Heureusement que pour nous distraire, il nous reste notre petit Un-Bru-de-sa-personne, le maire de Cambo. L'impayable petit LU, qui rêvait d'être sénateur et qui n'est que sécateur d'Arnaga, veut toujours croire à ses chances !

Et je me suis laissé dire que le paon de Chanteclerc faisait des pieds et des mains pour être reçu par François Bayrou, histoire de le convaincre de lui attribuer une investiture pour ces législatives. Ce qui explique qu'il fait, jour et nuit, la roue devant Ostia qui lui aurait promis de lui filer un coup de main pour ce faire. Et sans rire, on imagine tout à fait les chances du petit Lu d'être élu député en terres basques en se recommandant d'Ostia ! Je crains bien que le rêve insensé du Vincent de devenir parlementaire ne se réalise jamais, lui qui voudrait pourtant quitter la mairie en 2020 après un long règne qui semble avoir trouvé ses limites.

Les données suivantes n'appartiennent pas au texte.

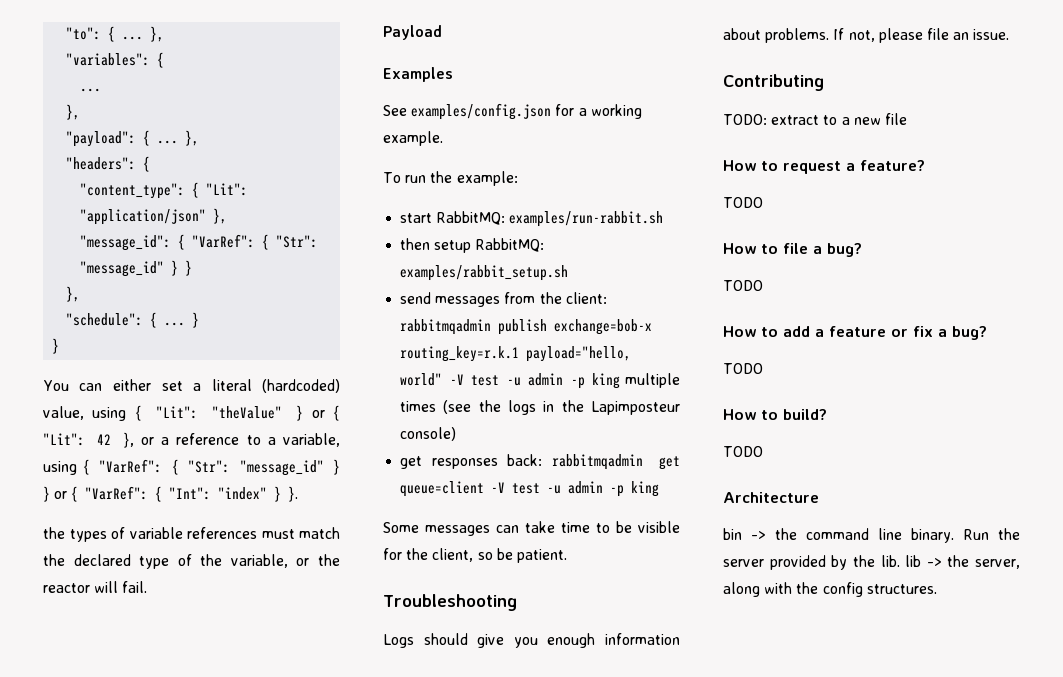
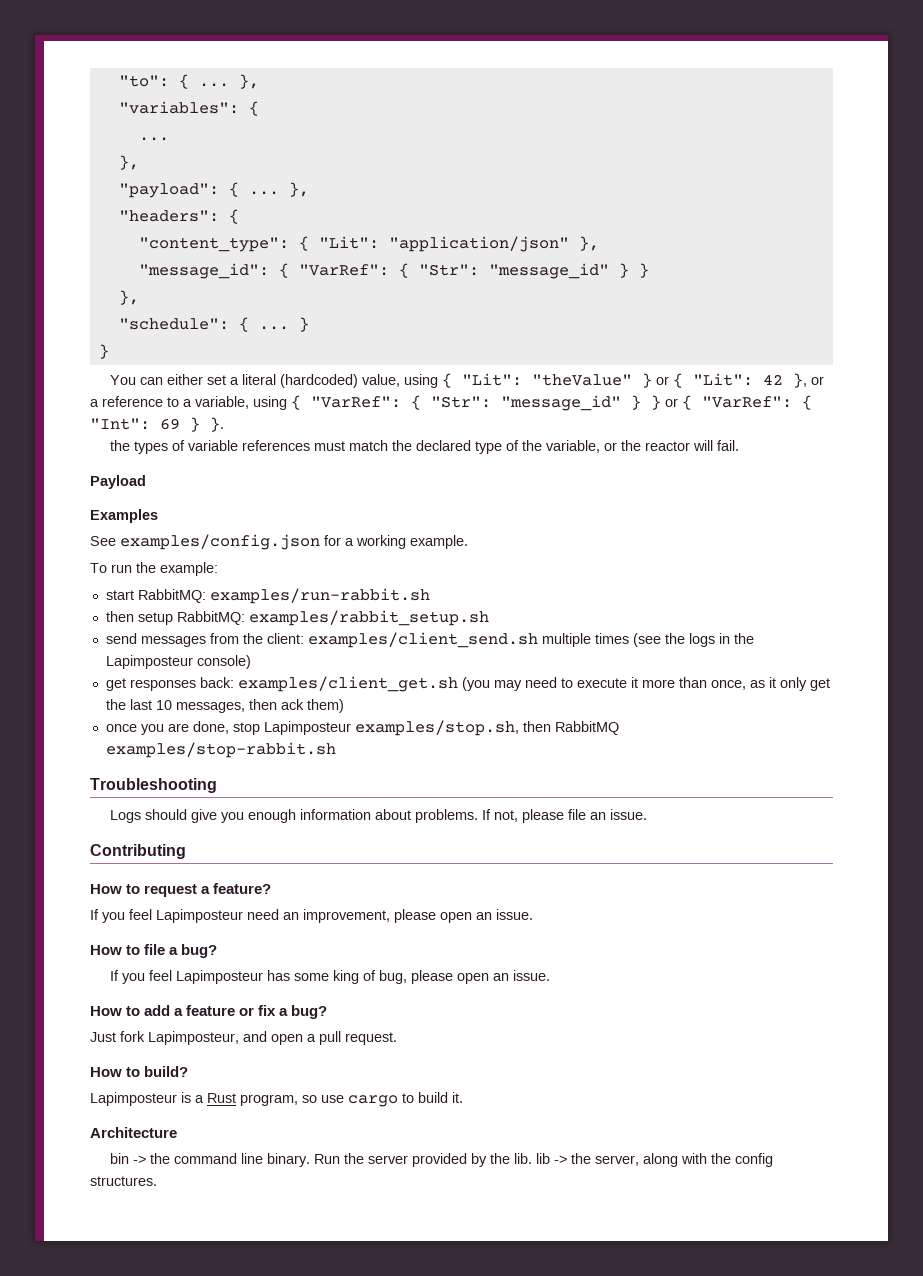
[218,487,268,500] "index" -> [160,418,180,430] 69
[400,319,653,335] [400,346,632,362] [400,373,621,389] rabbitmqadmin publish exchange=bob-x routing_key=r.k.1 payload="hello, world" -V test -u admin -p king -> [307,632,538,648] examples/client_send.sh
[551,454,680,470] [400,481,660,497] [383,521,680,536] [383,548,567,563] rabbitmqadmin get queue=client -V test -u admin -p king // Some messages can take time to be visible for the client, so be patient. -> [237,676,830,692] [105,699,344,713] [105,720,619,736] [105,742,336,758] examples/client_get.sh (you may need to execute it more than once, as it only get the last 10 messages, then ack them) // once you are done, stop Lapimposteur examples/stop.sh, then RabbitMQ examples/stop-rabbit.sh
[723,113,907,125] // TODO: extract to a new file -> (186, 851) none
[723,197,763,208] TODO -> [90,909,533,923] If you feel Lapimposteur need an improvement, please open an issue.
[723,280,763,291] TODO -> [109,970,550,984] If you feel Lapimposteur has some king of bug, please open an issue.
[723,363,763,374] [723,409,827,420] [723,446,763,457] TODO // How to build? // TODO -> [90,1031,397,1045] [90,1066,189,1077] [90,1092,463,1107] Just fork Lapimposteur, and open a pull request. // How to build? // Lapimposteur is a Rust program, so use cargo to build it.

Au point d'ailleurs que le Pascal Sevran des mamies de Cambo commence à organiser sa succession et semble décidé à filer les clefs de la mairie à un de ses conseillers municipaux, le Peio Etchelecu, patron de la laiterie Agour d'Hélette, alors qu'il les avait pourtant promises à son second adjoint, l'excellent vice-président de l'Aviron bayonnais Christian Devèze. Mais comme ce dernier ne semble pas prêt à se laisser faire (ce qui n'est pas dans son caractère), le Un-Bru-de-sa-personne en devient tout énervé à tout propos et voilà que l'autre jour le Vincent - qui fut d'abord opposé à l'EPCI avant de s'y rallier (il espère une vice-présidence qu'il aura bien du mal à avoir...) - s'est permis de lui couper salement la parole (comme le font tous les grands démocrates) à ce sujet l'autre jour en Conseil municipal, au point de devoir lui faire, par la suite, platement des excuses en devenant tout rouge comme un gratte-cul, peuchère ! Depuis le Christian semble avoir pris ses distances avec son sécateur-maire et lui garde un paonneau de sa paonne... Une fronde au pays du petit Lu nous réjouirait bien dans les prochains mois... La fin de mandat risque d'être joyeuse !

D'autant plus que le paon de Chanteclerc s'il sait si bien faire la roue devant Ostia, rabat vite son caquet et ses plumes dès que l'on lève la voix, comme le racontait autrefois l'excellent maire d'Arcangues Jean-Michel Colo : "Bru c'est bien plus la poule d'eau que le paon pour moi ! Dès qu'il se mettait à faire l'instruit dans une réunion, il me suffisait d'élever un peu la voix et de frapper de mon poing la table. Et t'avait plus qu'à chercher le Vincent dessous où il jouait des castagnettes !"

Heureusement qu'il a tout l'été pour se détendre dans les jardins d'Arnaga en se faisant des infusions aux plantes... Sa rentrée risque d'être chaude !

 

Je vous laisse, Ma toute Douce, et à la semaine prochaine. Comptez sur moi.

Marie, votre Marie, Marquise de vérité.